I'm not sure if I would like one of those because I like my momentary switch on the side I'm fishing. If I'm fishing on the right side then my switch is on the right and the same is true if I'm fishing on the left side then the switch is on the left side. The switch is portable.


----------



## russ010 (Oct 21, 2009)

When you put the foot pedal in one spot, it forces you to learn to work you pedal with both feet... I almost always used to use my right foot, and I fish out of the right side of the most most times... but now in about a day's time, I can work the pedal with both feet, and hardly ever do I use my right foot any more. 
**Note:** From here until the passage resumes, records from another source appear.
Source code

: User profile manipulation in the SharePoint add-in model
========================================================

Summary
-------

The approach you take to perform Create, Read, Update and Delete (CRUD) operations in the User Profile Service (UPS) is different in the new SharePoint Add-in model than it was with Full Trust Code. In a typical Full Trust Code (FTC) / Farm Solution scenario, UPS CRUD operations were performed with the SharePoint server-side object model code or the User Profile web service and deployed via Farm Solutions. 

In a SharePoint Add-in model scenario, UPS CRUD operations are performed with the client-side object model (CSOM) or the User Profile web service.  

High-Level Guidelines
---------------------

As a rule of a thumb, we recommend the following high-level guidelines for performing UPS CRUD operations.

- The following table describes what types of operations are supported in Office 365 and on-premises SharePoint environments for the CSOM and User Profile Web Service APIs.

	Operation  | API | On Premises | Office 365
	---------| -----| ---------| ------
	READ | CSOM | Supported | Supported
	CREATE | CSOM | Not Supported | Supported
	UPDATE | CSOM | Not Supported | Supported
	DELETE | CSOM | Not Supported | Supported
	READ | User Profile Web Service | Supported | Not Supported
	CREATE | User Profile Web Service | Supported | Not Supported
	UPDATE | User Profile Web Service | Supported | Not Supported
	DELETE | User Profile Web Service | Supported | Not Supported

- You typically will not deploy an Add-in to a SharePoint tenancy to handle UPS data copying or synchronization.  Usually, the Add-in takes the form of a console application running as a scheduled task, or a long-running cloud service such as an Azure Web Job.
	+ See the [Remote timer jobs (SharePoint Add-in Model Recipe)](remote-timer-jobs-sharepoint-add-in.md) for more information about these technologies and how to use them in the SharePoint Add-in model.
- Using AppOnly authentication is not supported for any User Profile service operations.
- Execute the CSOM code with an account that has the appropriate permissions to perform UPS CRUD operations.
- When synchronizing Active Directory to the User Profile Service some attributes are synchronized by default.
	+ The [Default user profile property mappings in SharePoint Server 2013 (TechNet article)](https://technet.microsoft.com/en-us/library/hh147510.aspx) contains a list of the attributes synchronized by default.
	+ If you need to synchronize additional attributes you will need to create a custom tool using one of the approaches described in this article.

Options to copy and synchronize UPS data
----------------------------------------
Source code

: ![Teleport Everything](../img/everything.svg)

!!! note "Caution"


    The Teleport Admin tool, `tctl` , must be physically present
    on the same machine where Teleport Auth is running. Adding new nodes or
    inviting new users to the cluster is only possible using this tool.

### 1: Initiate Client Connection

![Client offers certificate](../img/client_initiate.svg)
Bubba - as far as pricing goes, if you can find a scrap yard that would be the best place to get your sheeting... but now that I'm thinking about it, that $79 troll eze setup you found might make it not worth the hassle of trying to figure it all out.


----------



## Bubba (Oct 21, 2009)

russ010 said:


> Bubba - as far as pricing goes, if you can find a scrap yard that would be the best place to get your sheeting... but now that I'm thinking about it, that $79 troll eze setup you found might make it not worth the hassle of trying to figure it all out.



Thats kind what i'm wondering about. Not really sure if it would be worth the trouble of trying to make it myself. And i'm sure that one would be better quality(welded, powdercoated, etc) than the one I could come up with...haha.


----------